Directions for this task –
Starting with the line that mentions "ngữ khác nhau):**", repeat each line verbatim until the entries end, both ends included.

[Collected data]
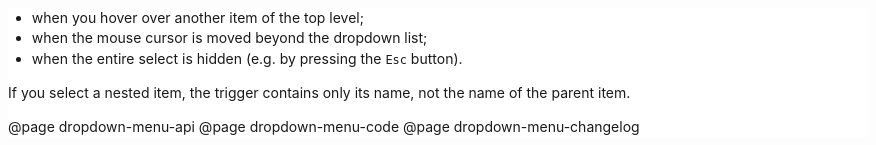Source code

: - when you hover over another item of the top level;
- when the mouse cursor is moved beyond the dropdown list;
- when the entire select is hidden (e.g. by pressing the `Esc` button).

If you select a nested item, the trigger contains only its name, not the name of the parent item.

@page dropdown-menu-api
@page dropdown-menu-code
@page dropdown-menu-changelog
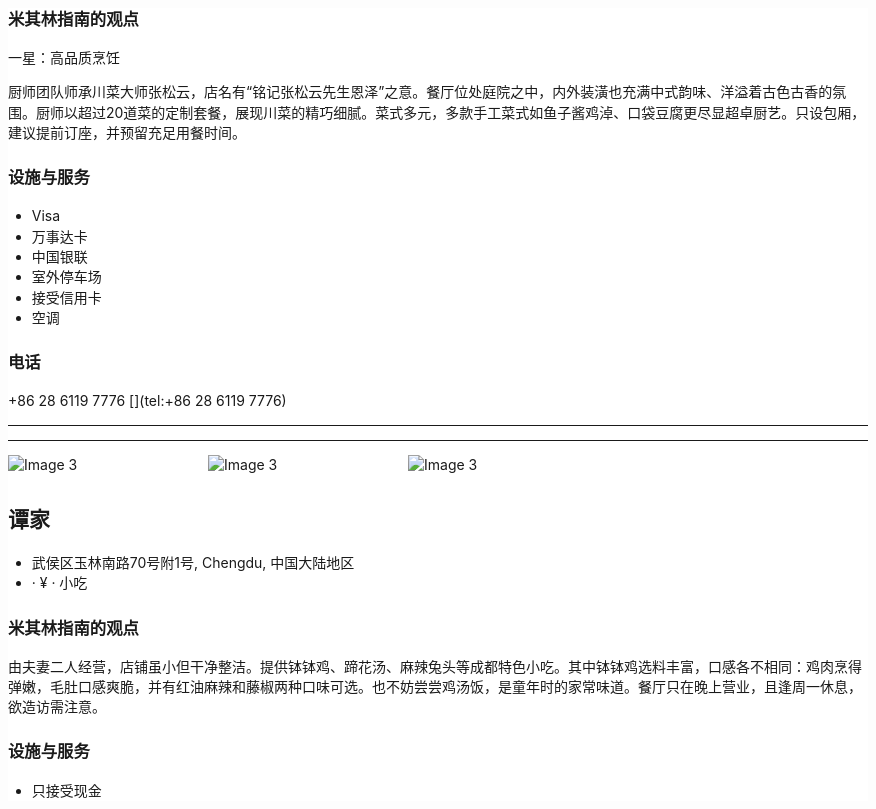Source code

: 



###  米其林指南的观点


一星：高品质烹饪

厨师团队师承川菜大师张松云，店名有“铭记张松云先生恩泽”之意。餐厅位处庭院之中，内外装潢也充满中式韵味、洋溢着古色古香的氛围。厨师以超过20道菜的定制套餐，展现川菜的精巧细腻。菜式多元，多款手工菜式如鱼子酱鸡淖、口袋豆腐更尽显超卓厨艺。只设包厢，建议提前订座，并预留充足用餐时间。

###  设施与服务

  * Visa 
  * 万事达卡 
  * 中国银联 
  * 室外停车场 
  * 接受信用卡 
  * 空调 


###  电话

+86 28 6119 7776  [](tel:+86 28 6119 7776)



----
----

<div style="display:flex;">

<img src="https://axwwgrkdco.cloudimg.io/v7/__gmpics__/81e5cb1533ce429cacc8154bef2d9019" alt="Image 3" style="width: 200px; height: auto;">

<img src="https://axwwgrkdco.cloudimg.io/v7/__gmpics__/31f590e540bb41abaac861a54b2d5410" alt="Image 3" style="width: 200px; height: auto;">

<img src="https://axwwgrkdco.cloudimg.io/v7/__gmpics__/f7e93b6c72944090a1c280d1b9a74dea" alt="Image 3" style="width: 200px; height: auto;">

</div>

## 谭家

  * 武侯区玉林南路70号附1号, Chengdu, 中国大陆地区
  * · ¥ · 小吃 





###  米其林指南的观点

由夫妻二人经营，店铺虽小但干净整洁。提供钵钵鸡、蹄花汤、麻辣兔头等成都特色小吃。其中钵钵鸡选料丰富，口感各不相同：鸡肉烹得弹嫩，毛肚口感爽脆，并有红油麻辣和藤椒两种口味可选。也不妨尝尝鸡汤饭，是童年时的家常味道。餐厅只在晚上营业，且逢周一休息，欲造访需注意。

###  设施与服务

  * 只接受现金 
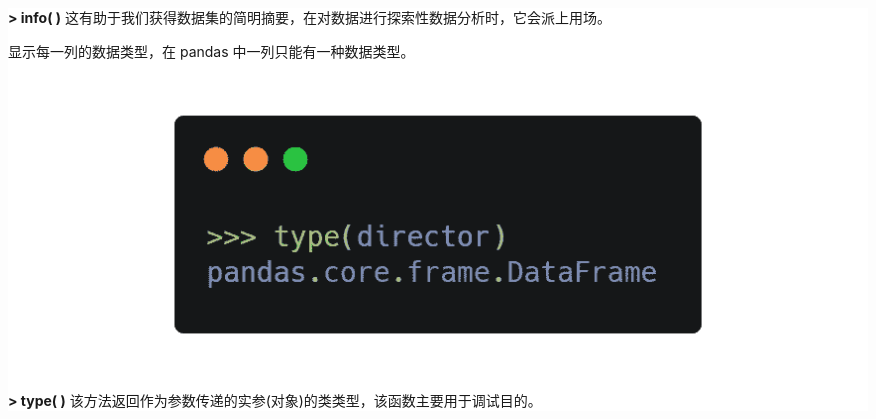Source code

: **> info( )** 这有助于我们获得数据集的简明摘要，在对数据进行探索性数据分析时，它会派上用场。

显示每一列的数据类型，在 pandas 中一列只能有一种数据类型。

![](img/e083d01eb0fb7a4bd0c26a6f289cb02c.png)

**> type( )** 该方法返回作为参数传递的实参(对象)的类类型，该函数主要用于调试目的。
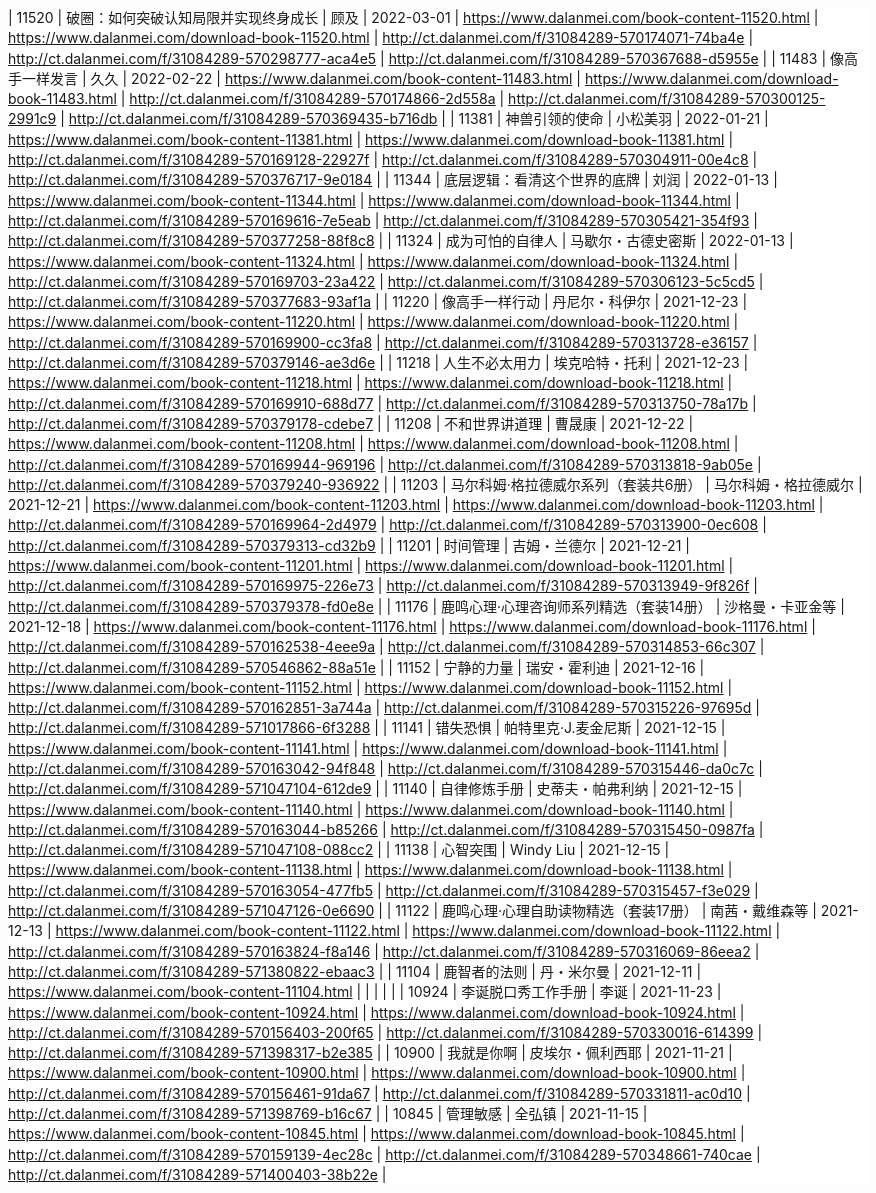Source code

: | 11520 | 破圈：如何突破认知局限并实现终身成长 | 顾及 | 2022-03-01 | https://www.dalanmei.com/book-content-11520.html | https://www.dalanmei.com/download-book-11520.html | http://ct.dalanmei.com/f/31084289-570174071-74ba4e | http://ct.dalanmei.com/f/31084289-570298777-aca4e5 | http://ct.dalanmei.com/f/31084289-570367688-d5955e |
| 11483 | 像高手一样发言 | 久久 | 2022-02-22 | https://www.dalanmei.com/book-content-11483.html | https://www.dalanmei.com/download-book-11483.html | http://ct.dalanmei.com/f/31084289-570174866-2d558a | http://ct.dalanmei.com/f/31084289-570300125-2991c9 | http://ct.dalanmei.com/f/31084289-570369435-b716db |
| 11381 | 神兽引领的使命 | 小松美羽 | 2022-01-21 | https://www.dalanmei.com/book-content-11381.html | https://www.dalanmei.com/download-book-11381.html | http://ct.dalanmei.com/f/31084289-570169128-22927f | http://ct.dalanmei.com/f/31084289-570304911-00e4c8 | http://ct.dalanmei.com/f/31084289-570376717-9e0184 |
| 11344 | 底层逻辑：看清这个世界的底牌 | 刘润 | 2022-01-13 | https://www.dalanmei.com/book-content-11344.html | https://www.dalanmei.com/download-book-11344.html | http://ct.dalanmei.com/f/31084289-570169616-7e5eab | http://ct.dalanmei.com/f/31084289-570305421-354f93 | http://ct.dalanmei.com/f/31084289-570377258-88f8c8 |
| 11324 | 成为可怕的自律人 | 马歇尔・古德史密斯 | 2022-01-13 | https://www.dalanmei.com/book-content-11324.html | https://www.dalanmei.com/download-book-11324.html | http://ct.dalanmei.com/f/31084289-570169703-23a422 | http://ct.dalanmei.com/f/31084289-570306123-5c5cd5 | http://ct.dalanmei.com/f/31084289-570377683-93af1a |
| 11220 | 像高手一样行动 | 丹尼尔・科伊尔 | 2021-12-23 | https://www.dalanmei.com/book-content-11220.html | https://www.dalanmei.com/download-book-11220.html | http://ct.dalanmei.com/f/31084289-570169900-cc3fa8 | http://ct.dalanmei.com/f/31084289-570313728-e36157 | http://ct.dalanmei.com/f/31084289-570379146-ae3d6e |
| 11218 | 人生不必太用力 | 埃克哈特・托利 | 2021-12-23 | https://www.dalanmei.com/book-content-11218.html | https://www.dalanmei.com/download-book-11218.html | http://ct.dalanmei.com/f/31084289-570169910-688d77 | http://ct.dalanmei.com/f/31084289-570313750-78a17b | http://ct.dalanmei.com/f/31084289-570379178-cdebe7 |
| 11208 | 不和世界讲道理 | 曹晟康 | 2021-12-22 | https://www.dalanmei.com/book-content-11208.html | https://www.dalanmei.com/download-book-11208.html | http://ct.dalanmei.com/f/31084289-570169944-969196 | http://ct.dalanmei.com/f/31084289-570313818-9ab05e | http://ct.dalanmei.com/f/31084289-570379240-936922 |
| 11203 | 马尔科姆·格拉德威尔系列（套装共6册） | 马尔科姆・格拉德威尔 | 2021-12-21 | https://www.dalanmei.com/book-content-11203.html | https://www.dalanmei.com/download-book-11203.html | http://ct.dalanmei.com/f/31084289-570169964-2d4979 | http://ct.dalanmei.com/f/31084289-570313900-0ec608 | http://ct.dalanmei.com/f/31084289-570379313-cd32b9 |
| 11201 | 时间管理 | 吉姆・兰德尔 | 2021-12-21 | https://www.dalanmei.com/book-content-11201.html | https://www.dalanmei.com/download-book-11201.html | http://ct.dalanmei.com/f/31084289-570169975-226e73 | http://ct.dalanmei.com/f/31084289-570313949-9f826f | http://ct.dalanmei.com/f/31084289-570379378-fd0e8e |
| 11176 | 鹿鸣心理·心理咨询师系列精选（套装14册） | 沙格曼・卡亚金等 | 2021-12-18 | https://www.dalanmei.com/book-content-11176.html | https://www.dalanmei.com/download-book-11176.html | http://ct.dalanmei.com/f/31084289-570162538-4eee9a | http://ct.dalanmei.com/f/31084289-570314853-66c307 | http://ct.dalanmei.com/f/31084289-570546862-88a51e |
| 11152 | 宁静的力量 | 瑞安・霍利迪 | 2021-12-16 | https://www.dalanmei.com/book-content-11152.html | https://www.dalanmei.com/download-book-11152.html | http://ct.dalanmei.com/f/31084289-570162851-3a744a | http://ct.dalanmei.com/f/31084289-570315226-97695d | http://ct.dalanmei.com/f/31084289-571017866-6f3288 |
| 11141 | 错失恐惧 | 帕特里克·J.麦金尼斯 | 2021-12-15 | https://www.dalanmei.com/book-content-11141.html | https://www.dalanmei.com/download-book-11141.html | http://ct.dalanmei.com/f/31084289-570163042-94f848 | http://ct.dalanmei.com/f/31084289-570315446-da0c7c | http://ct.dalanmei.com/f/31084289-571047104-612de9 |
| 11140 | 自律修炼手册 | 史蒂夫・帕弗利纳 | 2021-12-15 | https://www.dalanmei.com/book-content-11140.html | https://www.dalanmei.com/download-book-11140.html | http://ct.dalanmei.com/f/31084289-570163044-b85266 | http://ct.dalanmei.com/f/31084289-570315450-0987fa | http://ct.dalanmei.com/f/31084289-571047108-088cc2 |
| 11138 | 心智突围 | Windy Liu | 2021-12-15 | https://www.dalanmei.com/book-content-11138.html | https://www.dalanmei.com/download-book-11138.html | http://ct.dalanmei.com/f/31084289-570163054-477fb5 | http://ct.dalanmei.com/f/31084289-570315457-f3e029 | http://ct.dalanmei.com/f/31084289-571047126-0e6690 |
| 11122 | 鹿鸣心理·心理自助读物精选（套装17册） | 南茜・戴维森等 | 2021-12-13 | https://www.dalanmei.com/book-content-11122.html | https://www.dalanmei.com/download-book-11122.html | http://ct.dalanmei.com/f/31084289-570163824-f8a146 | http://ct.dalanmei.com/f/31084289-570316069-86eea2 | http://ct.dalanmei.com/f/31084289-571380822-ebaac3 |
| 11104 | 鹿智者的法则 | 丹・米尔曼 | 2021-12-11 | https://www.dalanmei.com/book-content-11104.html |  |  |  |  |
| 10924 | 李诞脱口秀工作手册 | 李诞 | 2021-11-23 | https://www.dalanmei.com/book-content-10924.html | https://www.dalanmei.com/download-book-10924.html | http://ct.dalanmei.com/f/31084289-570156403-200f65 | http://ct.dalanmei.com/f/31084289-570330016-614399 | http://ct.dalanmei.com/f/31084289-571398317-b2e385 |
| 10900 | 我就是你啊 | 皮埃尔・佩利西耶 | 2021-11-21 | https://www.dalanmei.com/book-content-10900.html | https://www.dalanmei.com/download-book-10900.html | http://ct.dalanmei.com/f/31084289-570156461-91da67 | http://ct.dalanmei.com/f/31084289-570331811-ac0d10 | http://ct.dalanmei.com/f/31084289-571398769-b16c67 |
| 10845 | 管理敏感 | 全弘镇 | 2021-11-15 | https://www.dalanmei.com/book-content-10845.html | https://www.dalanmei.com/download-book-10845.html | http://ct.dalanmei.com/f/31084289-570159139-4ec28c | http://ct.dalanmei.com/f/31084289-570348661-740cae | http://ct.dalanmei.com/f/31084289-571400403-38b22e |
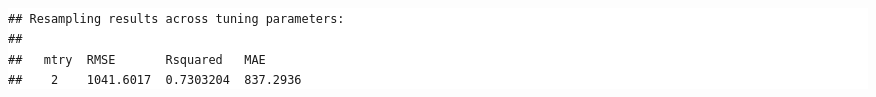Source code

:     ## Resampling results across tuning parameters:
    ## 
    ##   mtry  RMSE       Rsquared   MAE     
    ##    2    1041.6017  0.7303204  837.2936
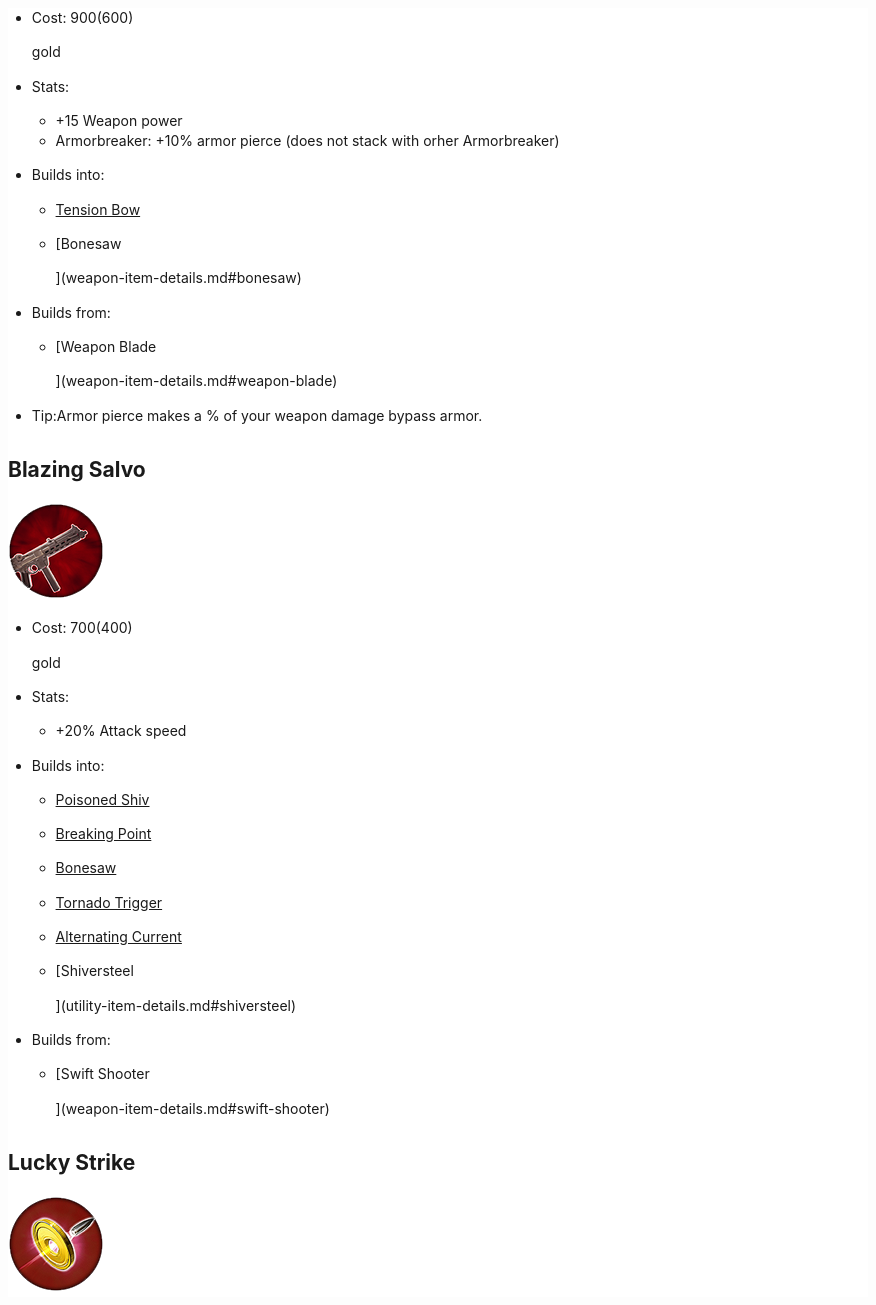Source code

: * Cost: 900\(600\) 

  gold

* Stats:
  * +15 Weapon power
  * Armorbreaker: +10% armor pierce \(does not stack with orher Armorbreaker\) 
* Builds into:
  * [Tension Bow](weapon-items.md#tension-bow)
  * \[Bonesaw 

    \]\(weapon-item-details.md\#bonesaw\)
* Builds from:
  * \[Weapon Blade 

    \]\(weapon-item-details.md\#weapon-blade\)
* Tip:Armor pierce makes a % of your weapon damage bypass armor. 

## Blazing Salvo

![](../.gitbook/assets/blazing-salvo.png)

* Cost: 700\(400\) 

  gold

* Stats:
  * +20% Attack speed 
* Builds into:
  * [Poisoned Shiv](weapon-items.md#poisoned-shiv)
  * [Breaking Point](weapon-items.md#breaking-point)
  * [Bonesaw](weapon-items.md#bonesaw)
  * [Tornado Trigger](weapon-items.md#tornado-trigger)
  * [Alternating Current](crystal-items.md#alternating-current)
  * \[Shiversteel 

    \]\(utility-item-details.md\#shiversteel\)
* Builds from:
  * \[Swift Shooter 

    \]\(weapon-item-details.md\#swift-shooter\)

## Lucky Strike

![](../.gitbook/assets/lucky-strike%20%281%29.png)

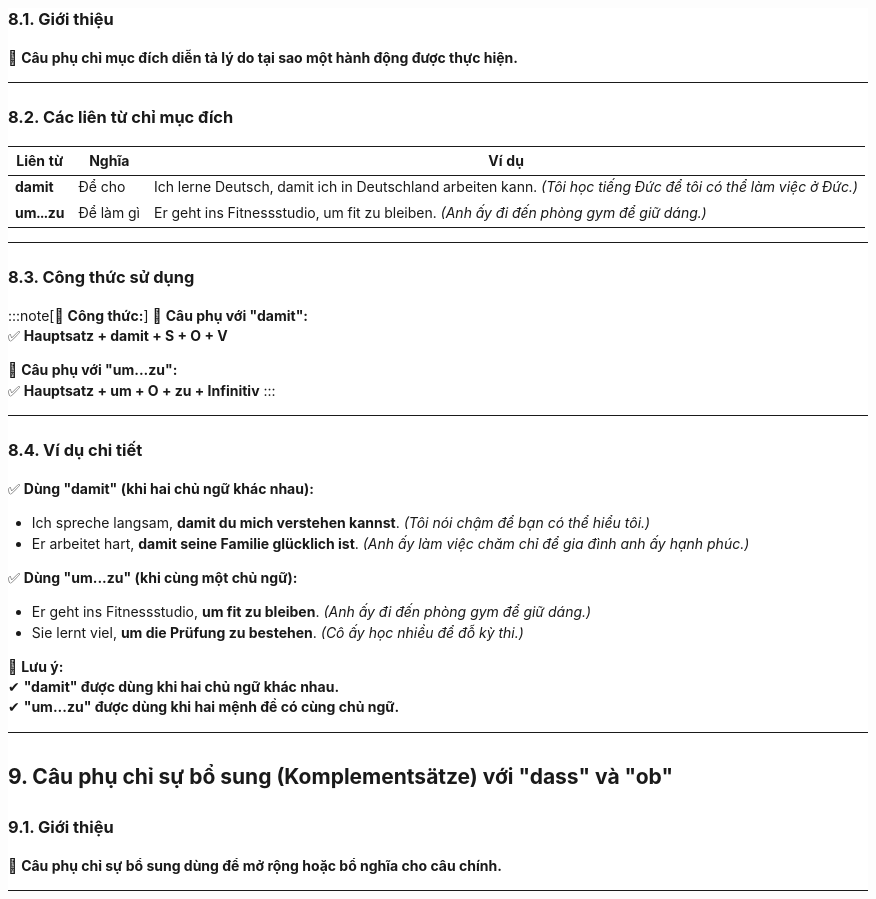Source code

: ### **8.1. Giới thiệu**

📌 **Câu phụ chỉ mục đích diễn tả lý do tại sao một hành động được thực hiện.**

---

### **8.2. Các liên từ chỉ mục đích**

|**Liên từ**|**Nghĩa**|**Ví dụ**|
|---|---|---|
|**damit**|Để cho|Ich lerne Deutsch, damit ich in Deutschland arbeiten kann. _(Tôi học tiếng Đức để tôi có thể làm việc ở Đức.)_|
|**um...zu**|Để làm gì|Er geht ins Fitnessstudio, um fit zu bleiben. _(Anh ấy đi đến phòng gym để giữ dáng.)_|

---

### **8.3. Công thức sử dụng**
:::note[📌 **Công thức:**]
📌 **Câu phụ với "damit":**  
✅ **Hauptsatz + damit + S + O + V**

📌 **Câu phụ với "um...zu":**  
✅ **Hauptsatz + um + O + zu + Infinitiv**
:::

---

### **8.4. Ví dụ chi tiết**

✅ **Dùng "damit" (khi hai chủ ngữ khác nhau):**

- Ich spreche langsam, **damit du mich verstehen kannst**. _(Tôi nói chậm để bạn có thể hiểu tôi.)_
- Er arbeitet hart, **damit seine Familie glücklich ist**. _(Anh ấy làm việc chăm chỉ để gia đình anh ấy hạnh phúc.)_

✅ **Dùng "um...zu" (khi cùng một chủ ngữ):**

- Er geht ins Fitnessstudio, **um fit zu bleiben**. _(Anh ấy đi đến phòng gym để giữ dáng.)_
- Sie lernt viel, **um die Prüfung zu bestehen**. _(Cô ấy học nhiều để đỗ kỳ thi.)_

📌 **Lưu ý:**  
✔ **"damit" được dùng khi hai chủ ngữ khác nhau.**  
✔ **"um...zu" được dùng khi hai mệnh đề có cùng chủ ngữ.**

---

## **9. Câu phụ chỉ sự bổ sung (Komplementsätze) với "dass" và "ob"**

### **9.1. Giới thiệu**

📌 **Câu phụ chỉ sự bổ sung dùng để mở rộng hoặc bổ nghĩa cho câu chính.**

---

Solved problem –
✅ **Dùng "damit" (khi hai chủ ngữ khác nhau):**

- Ich spreche langsam, **damit du mich verstehen kannst**. _(Tôi nói chậm để bạn có thể hiểu tôi.)_
- Er arbeitet hart, **damit seine Familie glücklich ist**. _(Anh ấy làm việc chăm chỉ để gia đình anh ấy hạnh phúc.)_

✅ **Dùng "um...zu" (khi cùng một chủ ngữ):**

- Er geht ins Fitnessstudio, **um fit zu bleiben**. _(Anh ấy đi đến phòng gym để giữ dáng.)_
- Sie lernt viel, **um die Prüfung zu bestehen**. _(Cô ấy học nhiều để đỗ kỳ thi.)_

📌 **Lưu ý:**  
✔ **"damit" được dùng khi hai chủ ngữ khác nhau.**  
✔ **"um...zu" được dùng khi hai mệnh đề có cùng chủ ngữ.**

---

## **9. Câu phụ chỉ sự bổ sung (Komplementsätze) với "dass" và "ob"**

### **9.1. Giới thiệu**

📌 **Câu phụ chỉ sự bổ sung dùng để mở rộng hoặc bổ nghĩa cho câu chính.**

---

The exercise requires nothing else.